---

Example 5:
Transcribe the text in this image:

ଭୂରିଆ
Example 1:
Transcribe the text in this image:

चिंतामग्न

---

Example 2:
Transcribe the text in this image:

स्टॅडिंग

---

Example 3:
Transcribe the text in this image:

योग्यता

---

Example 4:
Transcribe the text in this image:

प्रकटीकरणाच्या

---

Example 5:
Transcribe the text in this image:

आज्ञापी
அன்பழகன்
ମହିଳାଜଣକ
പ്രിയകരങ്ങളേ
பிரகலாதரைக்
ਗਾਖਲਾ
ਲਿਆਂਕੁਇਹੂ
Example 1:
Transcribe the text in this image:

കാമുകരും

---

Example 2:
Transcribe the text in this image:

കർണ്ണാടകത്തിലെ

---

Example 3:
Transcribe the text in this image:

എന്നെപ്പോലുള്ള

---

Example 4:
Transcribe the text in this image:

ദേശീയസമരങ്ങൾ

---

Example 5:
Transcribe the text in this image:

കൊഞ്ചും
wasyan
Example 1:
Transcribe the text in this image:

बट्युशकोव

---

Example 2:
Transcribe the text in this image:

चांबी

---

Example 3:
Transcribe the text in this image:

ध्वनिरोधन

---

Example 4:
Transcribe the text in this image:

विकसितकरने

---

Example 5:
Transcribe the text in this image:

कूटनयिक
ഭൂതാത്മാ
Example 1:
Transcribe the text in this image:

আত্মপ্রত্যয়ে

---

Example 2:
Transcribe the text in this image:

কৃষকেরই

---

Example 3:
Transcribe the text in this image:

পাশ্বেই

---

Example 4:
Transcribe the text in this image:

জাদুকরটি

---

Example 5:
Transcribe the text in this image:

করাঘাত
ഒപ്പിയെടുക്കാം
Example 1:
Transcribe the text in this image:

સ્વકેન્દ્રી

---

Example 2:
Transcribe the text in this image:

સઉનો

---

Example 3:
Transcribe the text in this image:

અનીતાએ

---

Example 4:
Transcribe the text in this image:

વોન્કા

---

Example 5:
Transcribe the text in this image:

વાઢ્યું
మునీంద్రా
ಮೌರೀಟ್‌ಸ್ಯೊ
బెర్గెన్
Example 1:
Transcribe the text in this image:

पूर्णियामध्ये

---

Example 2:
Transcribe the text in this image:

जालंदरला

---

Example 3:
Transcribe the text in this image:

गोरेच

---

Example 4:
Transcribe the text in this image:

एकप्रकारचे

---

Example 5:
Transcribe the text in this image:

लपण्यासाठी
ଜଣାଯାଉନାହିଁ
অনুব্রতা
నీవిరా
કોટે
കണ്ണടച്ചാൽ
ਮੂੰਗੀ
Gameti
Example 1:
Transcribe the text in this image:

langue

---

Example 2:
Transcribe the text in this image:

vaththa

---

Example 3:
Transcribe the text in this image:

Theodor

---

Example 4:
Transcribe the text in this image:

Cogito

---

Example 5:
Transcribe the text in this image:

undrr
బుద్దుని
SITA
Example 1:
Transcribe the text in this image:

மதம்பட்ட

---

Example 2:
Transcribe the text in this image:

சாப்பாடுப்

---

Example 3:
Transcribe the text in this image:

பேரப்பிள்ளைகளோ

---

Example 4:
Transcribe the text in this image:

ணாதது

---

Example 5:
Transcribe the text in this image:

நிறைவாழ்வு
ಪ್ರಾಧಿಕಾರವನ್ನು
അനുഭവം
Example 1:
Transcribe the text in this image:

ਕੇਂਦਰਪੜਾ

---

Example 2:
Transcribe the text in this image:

=-=-=-=-=

The data should be transcribed exactly, line for line.

---

Example 5:
Transcribe the text in this image:

ଭୂରିଆ
Example 1:
Transcribe the text in this image:

चिंतामग्न

---

Example 2:
Transcribe the text in this image:

स्टॅडिंग

---

Example 3:
Transcribe the text in this image:

योग्यता

---

Example 4:
Transcribe the text in this image:

प्रकटीकरणाच्या

---

Example 5:
Transcribe the text in this image:

आज्ञापी
அன்பழகன்
ମହିଳାଜଣକ
പ്രിയകരങ്ങളേ
பிரகலாதரைக்
ਗਾਖਲਾ
ਲਿਆਂਕੁਇਹੂ
Example 1:
Transcribe the text in this image:

കാമുകരും

---

Example 2:
Transcribe the text in this image:

കർണ്ണാടകത്തിലെ

---

Example 3:
Transcribe the text in this image:

എന്നെപ്പോലുള്ള

---

Example 4:
Transcribe the text in this image:

ദേശീയസമരങ്ങൾ

---

Example 5:
Transcribe the text in this image:

കൊഞ്ചും
wasyan
Example 1:
Transcribe the text in this image:

बट्युशकोव

---

Example 2:
Transcribe the text in this image:

चांबी

---

Example 3:
Transcribe the text in this image:

ध्वनिरोधन

---

Example 4:
Transcribe the text in this image:

विकसितकरने

---

Example 5:
Transcribe the text in this image:

कूटनयिक
ഭൂതാത്മാ
Example 1:
Transcribe the text in this image:

আত্মপ্রত্যয়ে

---

Example 2:
Transcribe the text in this image:

কৃষকেরই

---

Example 3:
Transcribe the text in this image:

পাশ্বেই

---

Example 4:
Transcribe the text in this image:

জাদুকরটি

---

Example 5:
Transcribe the text in this image:

করাঘাত
ഒപ്പിയെടുക്കാം
Example 1:
Transcribe the text in this image:

સ્વકેન્દ્રી

---

Example 2:
Transcribe the text in this image:

સઉનો

---

Example 3:
Transcribe the text in this image:

અનીતાએ

---

Example 4:
Transcribe the text in this image:

વોન્કા

---

Example 5:
Transcribe the text in this image:

વાઢ્યું
మునీంద్రా
ಮೌರೀಟ್‌ಸ್ಯೊ
బెర్గెన్
Example 1:
Transcribe the text in this image:

पूर्णियामध्ये

---

Example 2:
Transcribe the text in this image:

जालंदरला

---

Example 3:
Transcribe the text in this image:

गोरेच

---

Example 4:
Transcribe the text in this image:

एकप्रकारचे

---

Example 5:
Transcribe the text in this image:

लपण्यासाठी
ଜଣାଯାଉନାହିଁ
অনুব্রতা
నీవిరా
કોટે
കണ്ണടച്ചാൽ
ਮੂੰਗੀ
Gameti
Example 1:
Transcribe the text in this image:

langue

---

Example 2:
Transcribe the text in this image:

vaththa

---

Example 3:
Transcribe the text in this image:

Theodor

---

Example 4:
Transcribe the text in this image:

Cogito

---

Example 5:
Transcribe the text in this image:

undrr
బుద్దుని
SITA
Example 1:
Transcribe the text in this image:

மதம்பட்ட

---

Example 2:
Transcribe the text in this image:

சாப்பாடுப்

---

Example 3:
Transcribe the text in this image:

பேரப்பிள்ளைகளோ

---

Example 4:
Transcribe the text in this image:

ணாதது

---

Example 5:
Transcribe the text in this image:

நிறைவாழ்வு
ಪ್ರಾಧಿಕಾರವನ್ನು
അനുഭവം
Example 1:
Transcribe the text in this image:

ਕੇਂਦਰਪੜਾ

---

Example 2:
Transcribe the text in this image:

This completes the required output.